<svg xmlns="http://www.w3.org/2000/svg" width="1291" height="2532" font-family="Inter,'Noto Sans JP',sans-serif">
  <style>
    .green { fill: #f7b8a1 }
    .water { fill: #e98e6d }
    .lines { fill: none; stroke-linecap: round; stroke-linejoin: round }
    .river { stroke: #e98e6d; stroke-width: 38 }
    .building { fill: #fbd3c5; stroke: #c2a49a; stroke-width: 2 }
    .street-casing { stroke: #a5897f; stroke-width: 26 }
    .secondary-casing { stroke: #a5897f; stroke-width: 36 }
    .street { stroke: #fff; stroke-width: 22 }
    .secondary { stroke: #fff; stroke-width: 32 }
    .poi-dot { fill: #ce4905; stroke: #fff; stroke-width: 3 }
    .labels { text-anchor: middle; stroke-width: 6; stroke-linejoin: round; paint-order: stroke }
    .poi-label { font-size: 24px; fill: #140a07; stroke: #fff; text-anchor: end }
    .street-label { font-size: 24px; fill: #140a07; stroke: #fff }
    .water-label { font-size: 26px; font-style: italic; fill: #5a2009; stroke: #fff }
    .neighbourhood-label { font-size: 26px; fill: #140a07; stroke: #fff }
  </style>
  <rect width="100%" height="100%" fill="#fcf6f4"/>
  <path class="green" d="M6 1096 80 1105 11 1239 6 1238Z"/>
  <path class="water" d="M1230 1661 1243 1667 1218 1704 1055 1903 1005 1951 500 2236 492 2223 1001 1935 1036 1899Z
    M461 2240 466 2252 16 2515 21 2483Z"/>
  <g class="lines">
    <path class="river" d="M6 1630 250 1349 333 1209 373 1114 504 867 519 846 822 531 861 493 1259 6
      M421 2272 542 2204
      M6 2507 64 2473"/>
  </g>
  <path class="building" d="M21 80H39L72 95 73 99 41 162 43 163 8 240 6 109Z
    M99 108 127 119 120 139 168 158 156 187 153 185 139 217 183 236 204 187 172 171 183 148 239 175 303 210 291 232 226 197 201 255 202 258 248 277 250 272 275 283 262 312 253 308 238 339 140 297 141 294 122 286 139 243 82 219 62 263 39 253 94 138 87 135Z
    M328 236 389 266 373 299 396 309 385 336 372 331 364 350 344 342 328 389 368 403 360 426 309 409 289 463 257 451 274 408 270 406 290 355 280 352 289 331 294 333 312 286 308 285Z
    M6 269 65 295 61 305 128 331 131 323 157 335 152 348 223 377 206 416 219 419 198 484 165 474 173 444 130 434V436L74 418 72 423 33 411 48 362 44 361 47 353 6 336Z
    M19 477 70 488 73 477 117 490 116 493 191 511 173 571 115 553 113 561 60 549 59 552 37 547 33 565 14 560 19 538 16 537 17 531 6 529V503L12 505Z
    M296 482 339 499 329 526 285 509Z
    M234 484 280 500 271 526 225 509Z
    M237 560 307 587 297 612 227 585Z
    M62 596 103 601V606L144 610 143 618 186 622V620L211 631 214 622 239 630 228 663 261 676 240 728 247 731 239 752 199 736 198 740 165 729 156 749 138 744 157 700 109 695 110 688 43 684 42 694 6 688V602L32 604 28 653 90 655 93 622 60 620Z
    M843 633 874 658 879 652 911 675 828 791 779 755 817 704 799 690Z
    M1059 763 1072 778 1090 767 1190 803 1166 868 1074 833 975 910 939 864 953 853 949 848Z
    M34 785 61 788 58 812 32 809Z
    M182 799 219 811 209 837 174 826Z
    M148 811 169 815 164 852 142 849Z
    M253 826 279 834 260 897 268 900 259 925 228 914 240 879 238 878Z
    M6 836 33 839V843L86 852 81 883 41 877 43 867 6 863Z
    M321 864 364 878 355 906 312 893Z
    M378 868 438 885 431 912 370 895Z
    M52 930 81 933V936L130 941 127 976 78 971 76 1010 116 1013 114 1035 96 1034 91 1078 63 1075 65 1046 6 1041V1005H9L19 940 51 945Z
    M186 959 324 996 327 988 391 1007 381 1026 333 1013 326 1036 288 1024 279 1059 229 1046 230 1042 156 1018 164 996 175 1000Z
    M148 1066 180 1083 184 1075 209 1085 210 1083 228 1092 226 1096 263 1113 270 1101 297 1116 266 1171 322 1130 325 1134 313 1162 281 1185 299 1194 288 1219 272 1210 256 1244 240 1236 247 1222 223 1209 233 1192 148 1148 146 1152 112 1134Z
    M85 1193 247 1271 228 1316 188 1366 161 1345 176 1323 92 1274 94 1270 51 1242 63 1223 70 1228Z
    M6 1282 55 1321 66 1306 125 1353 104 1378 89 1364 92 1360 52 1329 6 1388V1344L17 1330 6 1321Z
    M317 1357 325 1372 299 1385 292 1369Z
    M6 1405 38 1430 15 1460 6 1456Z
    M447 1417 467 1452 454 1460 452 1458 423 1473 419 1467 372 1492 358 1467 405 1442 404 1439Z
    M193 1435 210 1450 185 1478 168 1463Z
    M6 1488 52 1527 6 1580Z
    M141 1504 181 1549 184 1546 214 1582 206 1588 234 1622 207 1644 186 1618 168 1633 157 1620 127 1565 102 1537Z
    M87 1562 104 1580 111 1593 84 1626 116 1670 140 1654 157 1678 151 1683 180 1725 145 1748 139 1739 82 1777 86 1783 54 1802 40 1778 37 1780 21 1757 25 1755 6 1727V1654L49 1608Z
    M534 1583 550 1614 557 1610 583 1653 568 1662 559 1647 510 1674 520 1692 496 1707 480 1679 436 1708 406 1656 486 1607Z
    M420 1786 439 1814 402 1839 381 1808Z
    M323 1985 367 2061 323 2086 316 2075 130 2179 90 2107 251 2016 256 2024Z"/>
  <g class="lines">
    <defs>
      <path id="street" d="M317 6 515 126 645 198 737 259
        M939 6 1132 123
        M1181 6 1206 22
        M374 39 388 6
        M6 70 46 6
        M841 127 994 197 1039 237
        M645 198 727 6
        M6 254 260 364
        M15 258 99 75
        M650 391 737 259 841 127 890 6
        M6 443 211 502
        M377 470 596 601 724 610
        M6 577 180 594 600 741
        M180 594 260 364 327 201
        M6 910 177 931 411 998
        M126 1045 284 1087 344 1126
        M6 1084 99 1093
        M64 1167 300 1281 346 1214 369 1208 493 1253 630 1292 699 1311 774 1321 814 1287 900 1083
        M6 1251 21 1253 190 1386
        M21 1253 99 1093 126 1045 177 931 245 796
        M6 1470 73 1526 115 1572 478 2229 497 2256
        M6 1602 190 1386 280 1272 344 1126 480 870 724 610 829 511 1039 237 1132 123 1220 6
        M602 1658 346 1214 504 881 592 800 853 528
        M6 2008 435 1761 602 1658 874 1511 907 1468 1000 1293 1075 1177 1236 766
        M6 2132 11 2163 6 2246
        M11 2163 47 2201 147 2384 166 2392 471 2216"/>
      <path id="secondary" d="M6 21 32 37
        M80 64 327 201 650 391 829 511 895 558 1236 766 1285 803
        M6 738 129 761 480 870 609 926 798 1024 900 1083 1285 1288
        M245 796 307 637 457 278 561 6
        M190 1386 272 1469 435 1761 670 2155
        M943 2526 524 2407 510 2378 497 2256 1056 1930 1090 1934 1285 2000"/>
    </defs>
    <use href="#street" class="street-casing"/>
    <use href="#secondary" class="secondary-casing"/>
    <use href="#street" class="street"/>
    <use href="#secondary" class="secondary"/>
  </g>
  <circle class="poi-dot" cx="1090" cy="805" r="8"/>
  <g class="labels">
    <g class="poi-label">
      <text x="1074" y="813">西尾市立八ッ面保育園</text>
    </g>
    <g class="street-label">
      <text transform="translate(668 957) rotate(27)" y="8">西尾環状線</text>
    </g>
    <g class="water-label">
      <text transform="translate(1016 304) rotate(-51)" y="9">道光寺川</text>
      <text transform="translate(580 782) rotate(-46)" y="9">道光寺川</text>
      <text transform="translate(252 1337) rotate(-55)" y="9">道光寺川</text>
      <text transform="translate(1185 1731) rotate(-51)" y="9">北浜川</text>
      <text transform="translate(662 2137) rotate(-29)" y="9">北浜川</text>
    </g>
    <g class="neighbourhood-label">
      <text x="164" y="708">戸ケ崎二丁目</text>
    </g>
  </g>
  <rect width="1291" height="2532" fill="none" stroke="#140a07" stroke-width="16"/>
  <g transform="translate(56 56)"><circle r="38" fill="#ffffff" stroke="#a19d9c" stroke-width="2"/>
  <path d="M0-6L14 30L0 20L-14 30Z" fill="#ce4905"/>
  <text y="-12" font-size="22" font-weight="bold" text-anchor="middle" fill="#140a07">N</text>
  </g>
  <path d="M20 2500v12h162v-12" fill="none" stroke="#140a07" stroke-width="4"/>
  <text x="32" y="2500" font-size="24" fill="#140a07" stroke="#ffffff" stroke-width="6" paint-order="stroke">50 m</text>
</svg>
=-=-=-=-=
THE TASK:
Beginning with the line containing "none; stroke-linecap: round;" in the material above, copy every line exactly until you have copied the line containing "middle; stroke-width: 6;".

WRITTEN ANSWER:
    .lines { fill: none; stroke-linecap: round; stroke-linejoin: round }
    .river { stroke: #e98e6d; stroke-width: 38 }
    .building { fill: #fbd3c5; stroke: #c2a49a; stroke-width: 2 }
    .street-casing { stroke: #a5897f; stroke-width: 26 }
    .secondary-casing { stroke: #a5897f; stroke-width: 36 }
    .street { stroke: #fff; stroke-width: 22 }
    .secondary { stroke: #fff; stroke-width: 32 }
    .poi-dot { fill: #ce4905; stroke: #fff; stroke-width: 3 }
    .labels { text-anchor: middle; stroke-width: 6; stroke-linejoin: round; paint-order: stroke }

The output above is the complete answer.